There is no set schedule for completing the materials. The course is designed to be self-paced to cater for the different prior knowledge, programming experience and needs among your cohort. The main constraint is the timings of the coursework assignments for this course and for other courses in your degree.

The rough time estimates to complete each chapter/lesson are provided merely for your convenience. DO NOT WORRY if you take much longer than the given estimate (in fact, you should take your time to digest the materials). Adjust the subsequent estimates accordingly based on your own speed (no AI to adjust this for you, unfortunately!)

📁 Core

You should start here. These core lessons introduce the fundamentals of programming, Python and software engineering. The lessons progress incrementally, so should be completed in sequence.

📁 Preparation for Advanced Topics

Please go through this lesson before working on any of the more advanced topics below! It will introduce the 'proper' way to set up your Python environment to install external packages.

📁 Advanced Python

These are more advanced programming and Python topics that I did not cover in the Core Lessons. You should have completed all Core Lessons for some of these lessons to make sense. These lessons are independent of each other and can be done in any sequence.

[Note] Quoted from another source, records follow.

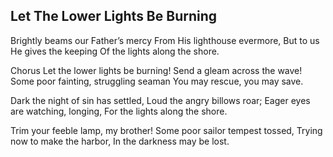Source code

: ## Let The Lower Lights Be Burning

Brightly beams our Father’s mercy
From His lighthouse evermore,
But to us He gives the keeping
Of the lights along the shore.

Chorus
Let the lower lights be burning!
Send a gleam across the wave!
Some poor fainting, struggling seaman
You may rescue, you may save.

Dark the night of sin has settled,
Loud the angry billows roar;
Eager eyes are watching, longing,
For the lights along the shore.

Trim your feeble lamp, my brother!
Some poor sailor tempest tossed,
Trying now to make the harbor,
In the darkness may be lost.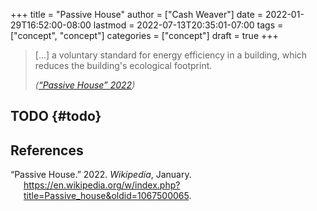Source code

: +++
title = "Passive House"
author = ["Cash Weaver"]
date = 2022-01-29T16:52:00-08:00
lastmod = 2022-07-13T20:35:01-07:00
tags = ["concept", "concept"]
categories = ["concept"]
draft = true
+++

> [...] a voluntary standard for energy efficiency in a building, which reduces the building's ecological footprint.
>
> _(<a href="#citeproc_bib_item_1">“Passive House” 2022</a>)_


## TODO {#todo}

## References

<style>.csl-entry{text-indent: -1.5em; margin-left: 1.5em;}</style><div class="csl-bib-body">
  <div class="csl-entry"><a id="citeproc_bib_item_1"></a>“Passive House.” 2022. <i>Wikipedia</i>, January. <a href="https://en.wikipedia.org/w/index.php?title=Passive_house&oldid=1067500065">https://en.wikipedia.org/w/index.php?title=Passive_house&#38;oldid=1067500065</a>.</div>
</div>
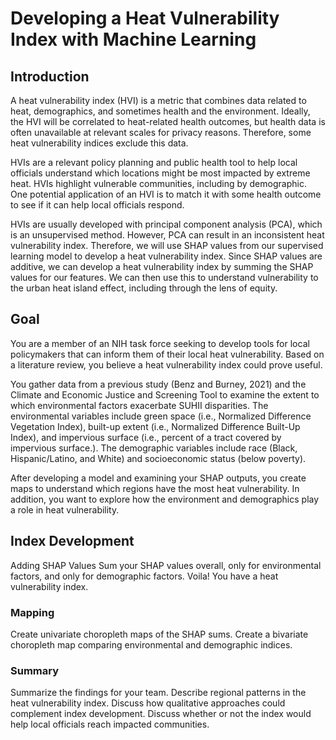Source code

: # Developing a Heat Vulnerability Index with Machine Learning

## Introduction
A heat vulnerability index (HVI) is a metric that combines data related to heat, demographics, and sometimes health and the environment. Ideally, the HVI will be correlated to heat-related health outcomes, but health data is often unavailable at relevant scales for privacy reasons. Therefore, some heat vulnerability indices exclude this data. 

HVIs are a relevant policy planning and public health tool to help local officials understand which locations might be most impacted by extreme heat. HVIs highlight vulnerable communities, including by demographic. One potential application of an HVI is to match it with some health outcome to see if it can help local officials respond.

HVIs are usually developed with principal component analysis (PCA), which is an unsupervised method. However, PCA can result in an inconsistent heat vulnerability index. Therefore, we will use SHAP values from our supervised learning model to develop a heat vulnerability index. Since SHAP values are additive, we can develop a heat vulnerability index by summing the SHAP values for our features. We can then use this to understand vulnerability to the urban heat island effect, including through the lens of equity.

## Goal
You are a member of an NIH task force seeking to develop tools for local policymakers that can inform them of their local heat vulnerability. Based on a literature review, you believe a heat vulnerability index could prove useful. 

You gather data from a previous study (Benz and Burney, 2021) and the Climate and Economic Justice and Screening Tool to examine the extent to which environmental factors exacerbate SUHII disparities. The environmental variables include green space (i.e., Normalized Difference Vegetation Index), built-up extent (i.e., Normalized Difference Built-Up Index), and impervious surface (i.e., percent of a tract covered by impervious surface.). The demographic variables include race (Black, Hispanic/Latino, and White) and socioeconomic status (below poverty).

After developing a model and examining your SHAP outputs, you create maps to understand which regions have the most heat vulnerability. In addition, you want to explore how the environment and demographics play a role in heat vulnerability.

## Index Development
Adding SHAP Values
Sum your SHAP values overall, only for environmental factors, and only for demographic factors. Voila! You have a heat vulnerability index.

### Mapping
Create univariate choropleth maps of the SHAP sums. Create a bivariate choropleth map comparing environmental and demographic indices.

### Summary
Summarize the findings for your team. Describe regional patterns in the heat vulnerability index. Discuss how qualitative approaches could complement index development. Discuss whether or not the index would help local officials reach impacted communities.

📁 Numerical and Scientific Packages

This group of lessons concern using various external Python packages for numeric and scientific computations. You will need to have completed at least Core Lesson 9 for some of these lessons to make sense. These lessons should be completed in sequence (since Pandas uses NumPy).

📁 Machine Learning Packages

These lessons cover some external Machine Learning packages. For some of these lessons to make sense, you will need to have completed all Core Lessons, NumPy, and optionally Pandas.

These lessons will also assume that you already have the necessary Machine Learning theoretical background. So you might want to wait until you have covered these in your Introduction to Machine Learning module before going through these materials.

📁 Other Topics

Here are some other topics that might be useful for your degree.

📁 Index

Quick links to access the materials buried within the lessons.

💡 Sample solutions for the applied exercises can be found on this gitlab repo. These are sample solutions to use as a reference. They are in no way "definitive" solutions.

In any case, I trust that you will try the exercises yourselves first, and not just read the solutions without trying!